Featuring previously unseen pieces, this most wide-ranging exhibition of Edward Bawden’s work to date aims to highlight his forgotten achievements as an artist.
Hundreds, if not thousands of people pass by an Edward Bawden (1903-89) design every day. On the wall of Victoria underground station is Queen Victoria in silhouette, a cameo-like portrait in tiles. Bawden was also behind the ‘puzzled lion and startled unicorn’ Observer masthead – in use until 1989 – as well as a series of much-loved illustrations for Aesop’s Fables and adverts for Shell, Penguin and Fortnum & Mason. However, though prevalent, his work and in particular his stature as an artist hasn’t been properly recognised – until now.

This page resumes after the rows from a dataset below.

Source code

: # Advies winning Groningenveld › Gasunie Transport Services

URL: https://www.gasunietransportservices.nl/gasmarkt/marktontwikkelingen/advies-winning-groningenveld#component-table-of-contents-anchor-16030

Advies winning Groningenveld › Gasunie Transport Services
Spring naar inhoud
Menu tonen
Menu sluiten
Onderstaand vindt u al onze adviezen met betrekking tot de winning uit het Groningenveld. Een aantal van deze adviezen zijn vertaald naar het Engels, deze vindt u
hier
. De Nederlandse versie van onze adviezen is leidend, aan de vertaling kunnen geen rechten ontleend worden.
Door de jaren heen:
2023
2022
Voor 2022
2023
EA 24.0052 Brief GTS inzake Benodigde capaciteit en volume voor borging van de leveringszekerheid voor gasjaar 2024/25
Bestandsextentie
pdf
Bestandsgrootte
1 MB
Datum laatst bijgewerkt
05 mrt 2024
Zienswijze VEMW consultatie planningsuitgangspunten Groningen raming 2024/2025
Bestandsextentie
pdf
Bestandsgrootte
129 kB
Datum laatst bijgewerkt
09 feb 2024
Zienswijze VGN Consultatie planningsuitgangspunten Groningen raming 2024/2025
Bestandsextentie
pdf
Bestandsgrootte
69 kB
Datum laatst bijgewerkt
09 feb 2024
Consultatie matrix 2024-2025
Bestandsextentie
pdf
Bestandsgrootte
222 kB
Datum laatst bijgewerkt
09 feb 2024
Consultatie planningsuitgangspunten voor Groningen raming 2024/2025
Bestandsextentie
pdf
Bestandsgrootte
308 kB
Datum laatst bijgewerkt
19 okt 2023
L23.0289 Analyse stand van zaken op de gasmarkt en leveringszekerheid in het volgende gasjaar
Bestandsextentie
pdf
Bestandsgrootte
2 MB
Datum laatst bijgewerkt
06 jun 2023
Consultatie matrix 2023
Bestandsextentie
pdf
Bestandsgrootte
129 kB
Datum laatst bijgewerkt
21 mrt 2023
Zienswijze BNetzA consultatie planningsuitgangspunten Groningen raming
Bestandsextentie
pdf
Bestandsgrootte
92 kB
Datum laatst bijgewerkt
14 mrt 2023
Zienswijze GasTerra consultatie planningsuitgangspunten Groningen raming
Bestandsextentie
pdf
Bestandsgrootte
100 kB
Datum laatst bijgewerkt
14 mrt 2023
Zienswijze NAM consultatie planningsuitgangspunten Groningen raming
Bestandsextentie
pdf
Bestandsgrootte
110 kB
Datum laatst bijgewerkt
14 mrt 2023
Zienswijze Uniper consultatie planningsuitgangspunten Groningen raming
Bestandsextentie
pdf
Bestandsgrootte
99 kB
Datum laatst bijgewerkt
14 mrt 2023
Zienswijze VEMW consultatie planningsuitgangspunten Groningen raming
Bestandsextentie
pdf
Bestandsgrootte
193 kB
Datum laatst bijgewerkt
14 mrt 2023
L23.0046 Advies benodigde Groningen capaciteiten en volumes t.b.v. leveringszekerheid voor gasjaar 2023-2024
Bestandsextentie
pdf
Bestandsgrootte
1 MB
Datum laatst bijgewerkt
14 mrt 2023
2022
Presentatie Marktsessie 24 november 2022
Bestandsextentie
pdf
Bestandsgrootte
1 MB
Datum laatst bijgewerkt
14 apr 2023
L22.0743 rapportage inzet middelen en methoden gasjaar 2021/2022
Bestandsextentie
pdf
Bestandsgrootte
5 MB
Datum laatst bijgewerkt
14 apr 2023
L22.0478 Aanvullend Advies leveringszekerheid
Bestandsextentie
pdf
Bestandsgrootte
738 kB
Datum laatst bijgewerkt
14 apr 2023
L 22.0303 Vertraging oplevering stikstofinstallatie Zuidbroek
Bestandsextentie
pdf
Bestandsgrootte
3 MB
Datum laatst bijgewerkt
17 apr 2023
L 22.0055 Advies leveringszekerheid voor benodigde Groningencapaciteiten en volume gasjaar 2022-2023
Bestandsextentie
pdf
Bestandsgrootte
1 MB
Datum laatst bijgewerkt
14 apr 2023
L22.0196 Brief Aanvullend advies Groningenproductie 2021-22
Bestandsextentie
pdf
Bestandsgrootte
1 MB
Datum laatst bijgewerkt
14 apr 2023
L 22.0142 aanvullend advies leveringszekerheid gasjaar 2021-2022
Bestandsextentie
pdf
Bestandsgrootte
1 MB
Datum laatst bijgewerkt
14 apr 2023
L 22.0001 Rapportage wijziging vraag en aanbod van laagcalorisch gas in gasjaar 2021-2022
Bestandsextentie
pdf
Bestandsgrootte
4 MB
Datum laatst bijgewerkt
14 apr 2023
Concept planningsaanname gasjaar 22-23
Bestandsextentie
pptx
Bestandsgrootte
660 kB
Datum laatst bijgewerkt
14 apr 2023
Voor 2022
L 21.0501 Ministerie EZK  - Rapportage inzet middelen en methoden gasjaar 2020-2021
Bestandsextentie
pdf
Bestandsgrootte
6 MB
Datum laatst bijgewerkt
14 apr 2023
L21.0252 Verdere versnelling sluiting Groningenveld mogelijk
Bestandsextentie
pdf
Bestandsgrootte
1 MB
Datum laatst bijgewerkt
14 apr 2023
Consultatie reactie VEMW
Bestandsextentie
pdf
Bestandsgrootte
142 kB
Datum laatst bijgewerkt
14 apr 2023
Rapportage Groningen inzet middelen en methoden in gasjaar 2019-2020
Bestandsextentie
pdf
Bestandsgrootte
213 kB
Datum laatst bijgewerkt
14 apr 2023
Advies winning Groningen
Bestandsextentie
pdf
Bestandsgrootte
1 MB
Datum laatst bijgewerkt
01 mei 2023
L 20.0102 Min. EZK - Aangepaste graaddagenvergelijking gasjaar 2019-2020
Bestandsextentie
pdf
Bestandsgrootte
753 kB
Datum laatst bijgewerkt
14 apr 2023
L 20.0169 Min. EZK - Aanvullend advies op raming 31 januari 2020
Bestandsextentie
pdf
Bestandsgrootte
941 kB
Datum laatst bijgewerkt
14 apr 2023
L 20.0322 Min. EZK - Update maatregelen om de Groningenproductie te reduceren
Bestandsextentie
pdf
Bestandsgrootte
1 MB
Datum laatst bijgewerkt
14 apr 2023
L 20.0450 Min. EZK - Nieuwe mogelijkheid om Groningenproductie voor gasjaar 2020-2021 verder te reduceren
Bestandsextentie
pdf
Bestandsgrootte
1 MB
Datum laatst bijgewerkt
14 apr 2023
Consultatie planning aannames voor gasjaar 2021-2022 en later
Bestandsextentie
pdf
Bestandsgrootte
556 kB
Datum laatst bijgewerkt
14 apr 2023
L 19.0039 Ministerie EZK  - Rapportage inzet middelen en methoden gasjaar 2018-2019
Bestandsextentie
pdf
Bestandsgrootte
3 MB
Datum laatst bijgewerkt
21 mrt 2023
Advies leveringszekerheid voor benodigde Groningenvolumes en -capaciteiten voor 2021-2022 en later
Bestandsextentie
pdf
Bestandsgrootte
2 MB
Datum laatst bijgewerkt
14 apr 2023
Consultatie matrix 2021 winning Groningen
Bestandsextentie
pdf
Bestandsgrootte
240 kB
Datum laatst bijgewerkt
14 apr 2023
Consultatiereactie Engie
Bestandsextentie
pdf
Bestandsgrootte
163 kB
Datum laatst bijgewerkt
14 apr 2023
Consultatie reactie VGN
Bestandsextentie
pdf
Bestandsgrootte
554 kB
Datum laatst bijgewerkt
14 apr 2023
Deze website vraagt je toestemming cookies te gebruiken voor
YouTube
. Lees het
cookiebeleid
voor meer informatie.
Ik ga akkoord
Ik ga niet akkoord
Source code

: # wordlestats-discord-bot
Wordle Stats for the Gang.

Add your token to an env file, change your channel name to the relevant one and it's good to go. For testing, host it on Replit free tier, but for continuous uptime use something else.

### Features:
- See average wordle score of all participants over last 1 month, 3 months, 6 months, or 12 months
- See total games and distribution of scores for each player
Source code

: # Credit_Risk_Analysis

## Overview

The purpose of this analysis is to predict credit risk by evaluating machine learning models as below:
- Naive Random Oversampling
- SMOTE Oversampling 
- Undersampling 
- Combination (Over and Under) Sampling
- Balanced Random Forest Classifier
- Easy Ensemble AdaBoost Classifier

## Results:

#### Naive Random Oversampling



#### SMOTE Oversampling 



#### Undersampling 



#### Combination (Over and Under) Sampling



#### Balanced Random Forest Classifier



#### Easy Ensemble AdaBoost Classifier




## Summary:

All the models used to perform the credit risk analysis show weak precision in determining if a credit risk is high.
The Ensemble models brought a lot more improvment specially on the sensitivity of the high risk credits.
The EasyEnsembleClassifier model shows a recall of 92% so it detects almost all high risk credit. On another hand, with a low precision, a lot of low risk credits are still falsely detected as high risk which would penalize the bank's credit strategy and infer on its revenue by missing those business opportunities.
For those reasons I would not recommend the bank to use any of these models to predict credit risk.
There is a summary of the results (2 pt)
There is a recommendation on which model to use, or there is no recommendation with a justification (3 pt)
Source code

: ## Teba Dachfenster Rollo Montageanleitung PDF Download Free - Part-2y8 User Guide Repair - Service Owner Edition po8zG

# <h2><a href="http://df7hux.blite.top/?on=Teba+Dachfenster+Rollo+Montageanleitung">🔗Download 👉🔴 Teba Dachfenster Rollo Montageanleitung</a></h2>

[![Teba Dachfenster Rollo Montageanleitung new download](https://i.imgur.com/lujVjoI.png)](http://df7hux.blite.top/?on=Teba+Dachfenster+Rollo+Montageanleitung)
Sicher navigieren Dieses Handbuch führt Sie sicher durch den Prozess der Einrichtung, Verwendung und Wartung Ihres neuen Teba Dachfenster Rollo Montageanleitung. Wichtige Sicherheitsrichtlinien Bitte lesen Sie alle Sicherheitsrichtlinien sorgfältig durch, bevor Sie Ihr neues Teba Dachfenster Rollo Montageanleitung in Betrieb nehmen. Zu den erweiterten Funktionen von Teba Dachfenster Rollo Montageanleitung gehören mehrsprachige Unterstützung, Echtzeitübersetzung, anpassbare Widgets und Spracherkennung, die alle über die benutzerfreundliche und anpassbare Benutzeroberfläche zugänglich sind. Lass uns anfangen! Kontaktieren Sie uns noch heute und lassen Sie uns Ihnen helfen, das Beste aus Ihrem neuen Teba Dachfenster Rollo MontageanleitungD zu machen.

Dulwich Picture Gallery’s major retrospective – which includes 170 works, incorporating previously unseen pieces – sets out to raise his public standing, and to honour the lack of distinction Bawden himself drew between fine art and commercial design.
Highlights of this wide-ranging show include 20 rarely seen portraits from his time as an official war artist in the Second World War, which span North Africa, the Middle East and Europe and encompass Bawden’s first dedicated depictions of the human figure.
Another section of the exhibition simply documents Bawden’s love of place and architecture, setting Essex churches alongside the Ethiopian palaces he encountered on his travels.
Bawden’s creative versatility and rich artistic imagination is captured in archival material such as his personal blotter, on loan for the first time, and designs ranging from commercial works to the floral linocuts and book illustrations he created for his children. In this way, the exhibition encapsulates the essence of Bawden’s practice: humorous, skilled and of continued resonance.